EXTRACT TO READ:
########################################

Summary
holding the Forest Service was entitled to protection under CRUS and affirming judgment in favor of the United States where "[t]he complaint on its face creates no issue of willful or malicious government conduct"
Summary of this case from Canody v. United StatesOpinion
No. 79-1700.
Submitted April 4, 1980.
Decided June 11, 1980.
Lawrence Litvak, Denver, Colo., for plaintiff-appellant.
Joseph Dolan, U.S. Atty., William C. Danks, Asst. U.S. Atty., Denver, Colo., for defendant-appellee.
Appeal from the United States District Court for the District of Colorado.
Before SETH, Chief Judge, and LOGAN and SEYMOUR, Circuit Judges.
After examining the briefs and the appellate record, this three-judge panel has determined unanimously that oral argument would not be of material assistance in the determination of this appeal. See Fed.R.App.P. 34(a); Tenth Cir.R. 10(e). The cause is therefore ordered submitted without oral argument.
The tragic accident giving rise to this litigation occurred in San Juan National Forest in Colorado. The decedent Stacey Otteson was a passenger in a jeep returning from a pleasure trip. After traveling down a narrow dirt logging access road which reaches a dead end several miles beyond the point of the accident, the jeep was forced to return due to impassible snow and ice. On the way back, the jeep slid on an ice patch and rolled down an embankment. Stacey and the driver were killed, and two other passengers received minor injuries.
The estate of Stacey Otteson brought a wrongful death action against the United States under the Federal Tort Claims Act, 28 U.S.C. § 1346(b) and 2671 et seq. It alleged that Stacey's death resulted from the government's negligent failure to maintain the road free from ice, to warn of hazards on the road, or to close it when it became unsafe. The government moved for summary judgment, contending it is immune from liability under the Tort Claims Act on two grounds: 1) it was performing a "discretionary function" in the design and maintenance of the road; and 2) a private individual would not be liable under the facts of the case and the law of the forum state. The trial court found the second contention dispositive and granted the government's motion. We affirm.
The Tort Claims Act provides for a limited waiver of immunity by the United States, and makes the government liable for tort claims "in the same manner and to the same extent as a private individual under like circumstances ...." 28 U.S.C. § 2674. "[T]he test established by the Tort Claims Act for determining the United States' liability is whether a private person would be responsible for similar negligence under the laws of the State where the acts occurred." Rayonier Inc. v. United States, 352 U.S. 315, 319, 77 S.Ct. 374, 376, 1 L.Ed.2d 354 (1957).

########################################

Stored dataset items:
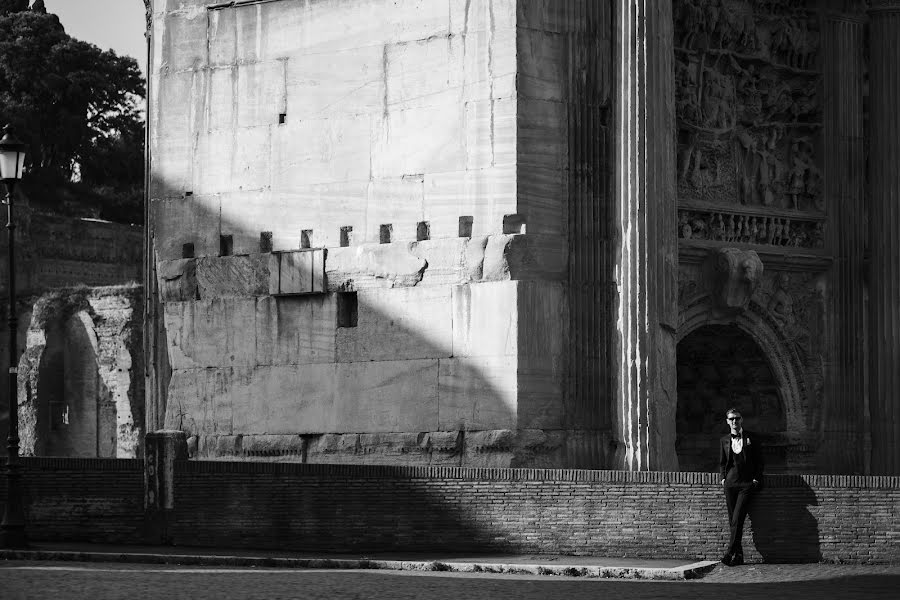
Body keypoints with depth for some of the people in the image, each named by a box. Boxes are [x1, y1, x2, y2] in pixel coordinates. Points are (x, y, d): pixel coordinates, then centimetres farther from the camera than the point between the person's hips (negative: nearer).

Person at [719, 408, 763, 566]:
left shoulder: (751, 439, 5)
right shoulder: (725, 440, 13)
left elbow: (759, 461, 8)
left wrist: (756, 479, -2)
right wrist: (723, 477, 5)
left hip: (746, 483, -3)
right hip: (730, 482, 3)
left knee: (737, 519, -14)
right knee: (732, 520, 1)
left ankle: (730, 552, -19)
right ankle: (739, 555, 5)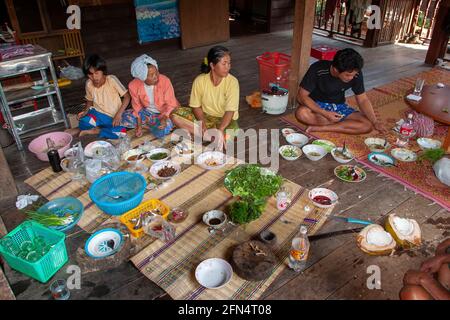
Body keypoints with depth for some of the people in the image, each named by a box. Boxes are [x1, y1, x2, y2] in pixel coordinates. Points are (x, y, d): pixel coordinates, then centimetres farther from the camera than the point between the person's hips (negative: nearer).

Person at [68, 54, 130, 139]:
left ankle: (93, 131, -13)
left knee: (122, 132, -32)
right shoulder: (89, 84, -2)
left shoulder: (112, 80, -14)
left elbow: (127, 97, -11)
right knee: (84, 122, -32)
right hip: (98, 114, 1)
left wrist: (119, 114, -20)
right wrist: (86, 111, -6)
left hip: (113, 117, -1)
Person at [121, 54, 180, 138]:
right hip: (147, 112, 3)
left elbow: (170, 104, -15)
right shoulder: (133, 85, -17)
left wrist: (164, 118, -31)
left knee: (161, 131, -32)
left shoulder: (165, 81, -24)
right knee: (126, 119, -20)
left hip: (165, 112, -3)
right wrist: (139, 125, -12)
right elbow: (137, 106, -3)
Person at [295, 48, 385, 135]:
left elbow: (363, 100, -5)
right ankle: (342, 123, -15)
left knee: (367, 125, -19)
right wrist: (325, 113, -33)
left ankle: (320, 128, -21)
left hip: (338, 107, 3)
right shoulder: (317, 70, -27)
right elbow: (302, 96, -23)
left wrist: (375, 122, -19)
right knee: (301, 113, -38)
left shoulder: (356, 74, -17)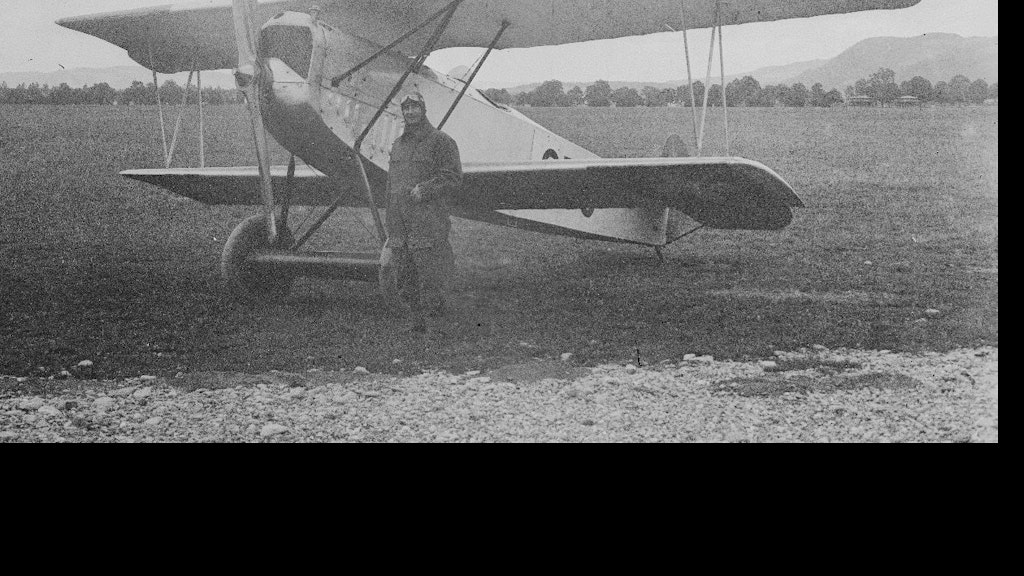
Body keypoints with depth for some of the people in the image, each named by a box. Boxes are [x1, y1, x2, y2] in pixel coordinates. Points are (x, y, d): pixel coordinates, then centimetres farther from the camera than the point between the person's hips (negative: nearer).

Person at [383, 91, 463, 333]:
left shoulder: (440, 141, -1)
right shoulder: (397, 145, 18)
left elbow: (453, 177, -8)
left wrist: (423, 190, -18)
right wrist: (390, 225, 20)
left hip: (428, 224, -6)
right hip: (399, 225, 6)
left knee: (429, 274, -9)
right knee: (405, 280, 6)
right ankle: (418, 321, 14)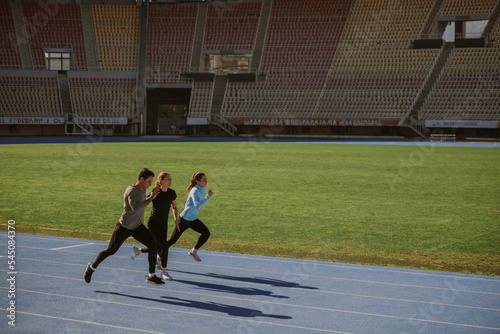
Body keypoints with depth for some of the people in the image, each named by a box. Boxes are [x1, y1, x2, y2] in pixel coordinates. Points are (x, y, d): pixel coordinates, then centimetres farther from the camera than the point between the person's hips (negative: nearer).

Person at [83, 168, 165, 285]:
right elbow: (136, 208, -42)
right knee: (111, 250, 6)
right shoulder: (131, 191, -27)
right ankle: (92, 267, 35)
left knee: (153, 245, -9)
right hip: (123, 227, -7)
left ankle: (151, 276, -1)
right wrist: (150, 198, -39)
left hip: (137, 227, 7)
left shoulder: (142, 190, 0)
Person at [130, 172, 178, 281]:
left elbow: (174, 206, 15)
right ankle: (164, 272, 1)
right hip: (153, 223, -7)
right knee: (164, 246, -16)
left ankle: (137, 250, 39)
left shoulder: (171, 192, -2)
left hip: (163, 224, 7)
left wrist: (175, 219, -1)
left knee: (158, 249, 12)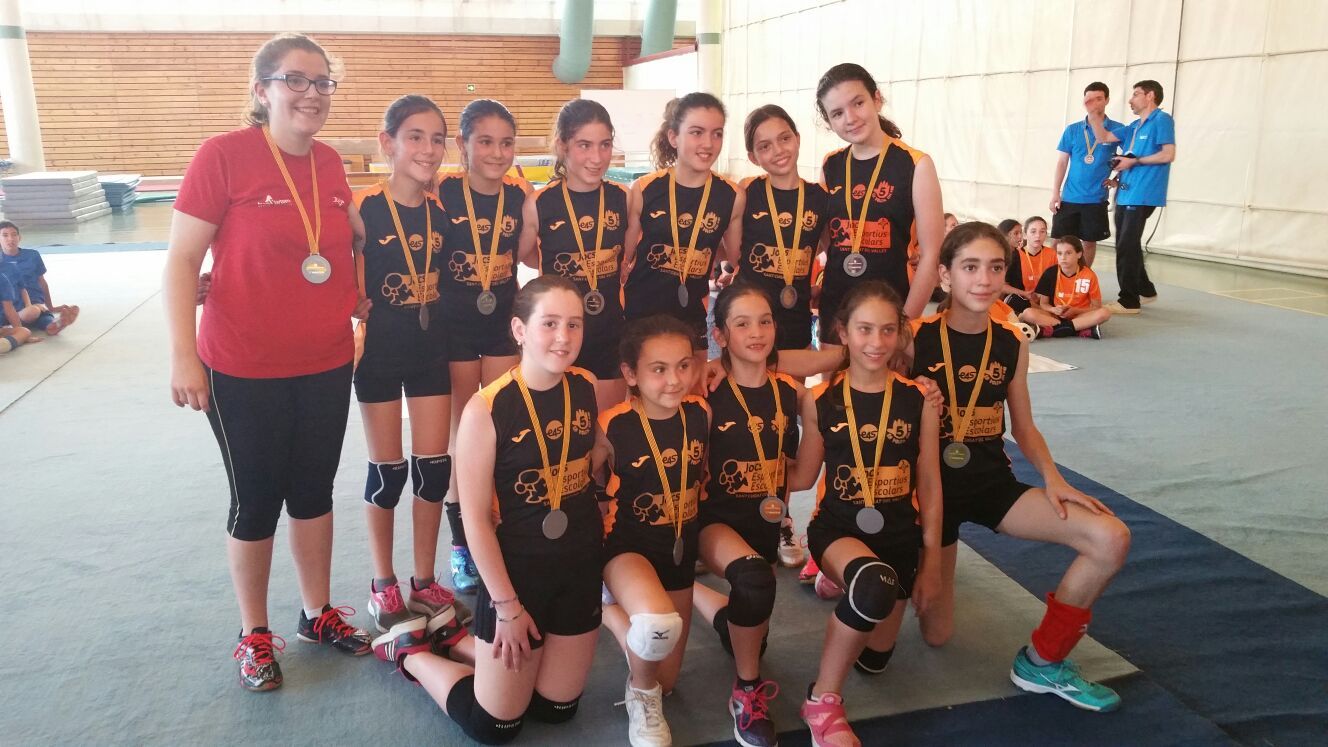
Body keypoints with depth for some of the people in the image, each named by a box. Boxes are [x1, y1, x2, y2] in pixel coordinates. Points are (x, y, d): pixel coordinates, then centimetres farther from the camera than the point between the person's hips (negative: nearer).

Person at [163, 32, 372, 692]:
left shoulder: (330, 164, 3)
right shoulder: (223, 154, -13)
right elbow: (181, 260, -11)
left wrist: (360, 304, 7)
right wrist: (183, 355, -15)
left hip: (326, 364, 5)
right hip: (245, 371, -5)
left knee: (314, 491, 16)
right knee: (256, 501, 9)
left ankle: (318, 614, 35)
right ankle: (254, 634, 29)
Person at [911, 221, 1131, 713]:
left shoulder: (1012, 343, -1)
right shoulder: (915, 339, -14)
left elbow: (1024, 427, 9)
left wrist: (1051, 477, -8)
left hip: (993, 484, 4)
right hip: (933, 488, -4)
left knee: (1111, 539, -16)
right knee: (936, 635, 1)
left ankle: (1043, 663, 2)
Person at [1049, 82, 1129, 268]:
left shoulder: (1117, 129, 0)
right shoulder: (1072, 130, 4)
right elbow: (1061, 163, 4)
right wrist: (1055, 194, -2)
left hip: (1096, 199, -1)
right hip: (1069, 198, 1)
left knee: (1089, 242, 6)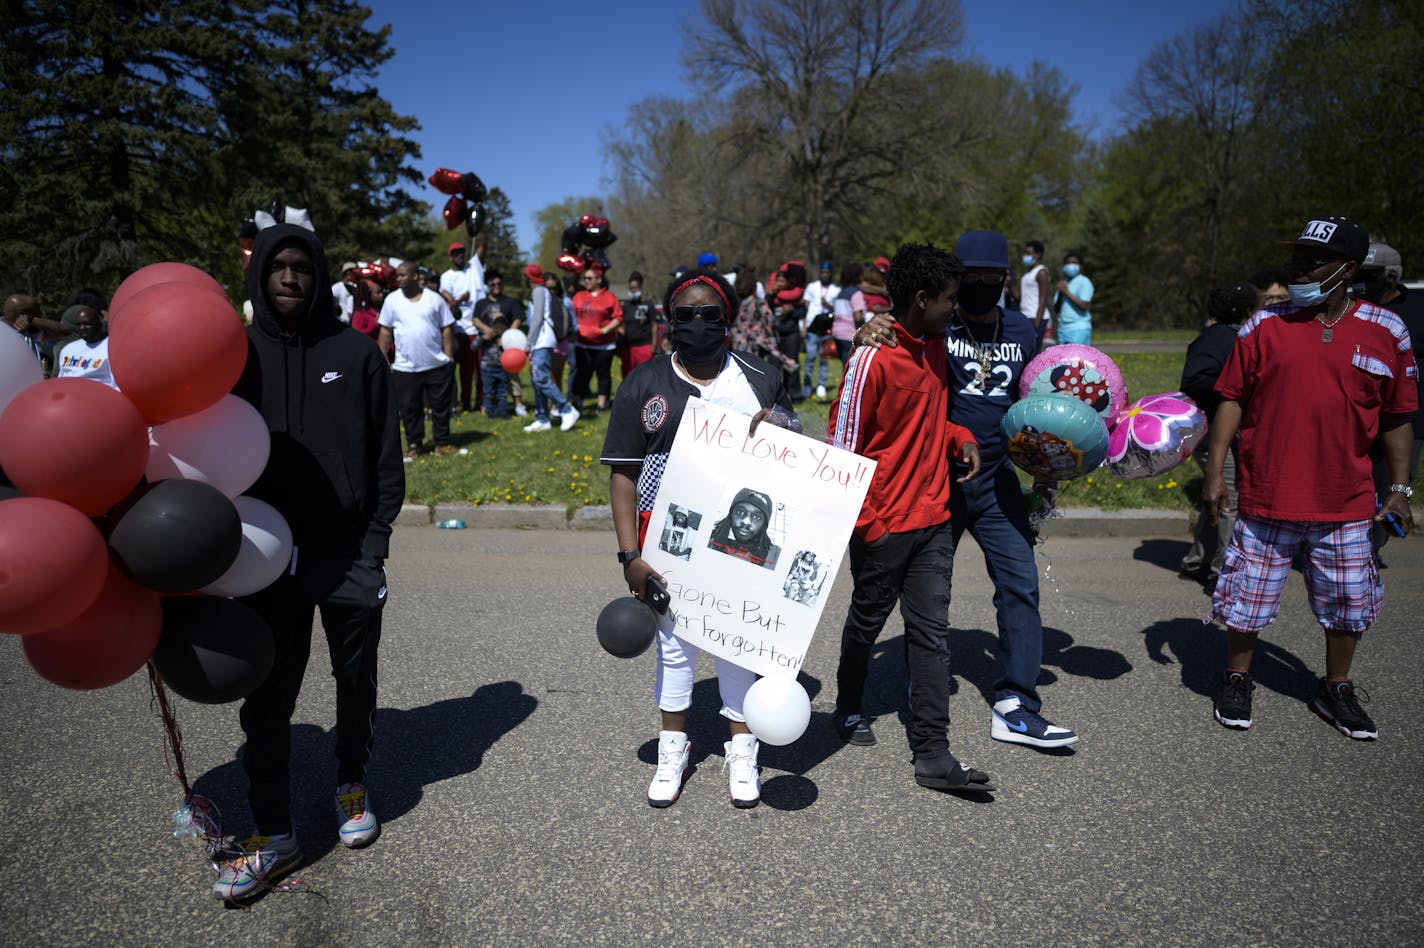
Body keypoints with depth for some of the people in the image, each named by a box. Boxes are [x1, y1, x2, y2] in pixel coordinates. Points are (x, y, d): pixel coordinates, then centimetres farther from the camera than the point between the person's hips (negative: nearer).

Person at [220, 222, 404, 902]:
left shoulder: (356, 352, 0)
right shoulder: (239, 354, 4)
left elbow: (386, 455, 1)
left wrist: (376, 539, -4)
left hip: (349, 552, 0)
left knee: (356, 680, 14)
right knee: (268, 697, 4)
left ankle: (352, 783, 38)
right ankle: (273, 835, 16)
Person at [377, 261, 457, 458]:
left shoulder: (434, 299, 3)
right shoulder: (392, 300, 5)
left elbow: (446, 329, 4)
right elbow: (386, 331, 7)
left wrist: (449, 356, -2)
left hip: (437, 365, 0)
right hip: (405, 368, 1)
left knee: (441, 405, 5)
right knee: (409, 408, 5)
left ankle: (442, 443, 18)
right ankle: (413, 445, 18)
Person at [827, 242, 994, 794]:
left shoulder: (935, 346, 7)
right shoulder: (872, 357, -17)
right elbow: (843, 447, -15)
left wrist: (959, 437, 4)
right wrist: (865, 523, -15)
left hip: (933, 518, 7)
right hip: (884, 525, -6)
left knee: (930, 631, 4)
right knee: (867, 622, 13)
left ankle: (932, 756, 9)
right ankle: (849, 708, 39)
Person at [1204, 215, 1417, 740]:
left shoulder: (1386, 332, 1)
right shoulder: (1264, 326, -2)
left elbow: (1396, 416, 8)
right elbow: (1232, 399, 0)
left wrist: (1399, 487, 8)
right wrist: (1214, 471, -5)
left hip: (1345, 503, 2)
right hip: (1266, 496, -1)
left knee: (1348, 603, 13)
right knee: (1248, 597, 7)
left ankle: (1336, 690, 33)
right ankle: (1237, 681, 27)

########################################

WORK INSTRUCTIONS:
a - In the court opinion, in which national forest did the fatal jeep accident occur?
b - Please reproduce the court opinion's text from "Lawrence Litvak, Denver, Colo., for" to "Colo., for defendant-appellee.".

ANSWERS TO THE PROBLEMS:
a - San Juan National Forest in Colorado.

b -
Lawrence Litvak, Denver, Colo., for plaintiff-appellant.
Joseph Dolan, U.S. Atty., William C. Danks, Asst. U.S. Atty., Denver, Colo., for defendant-appellee.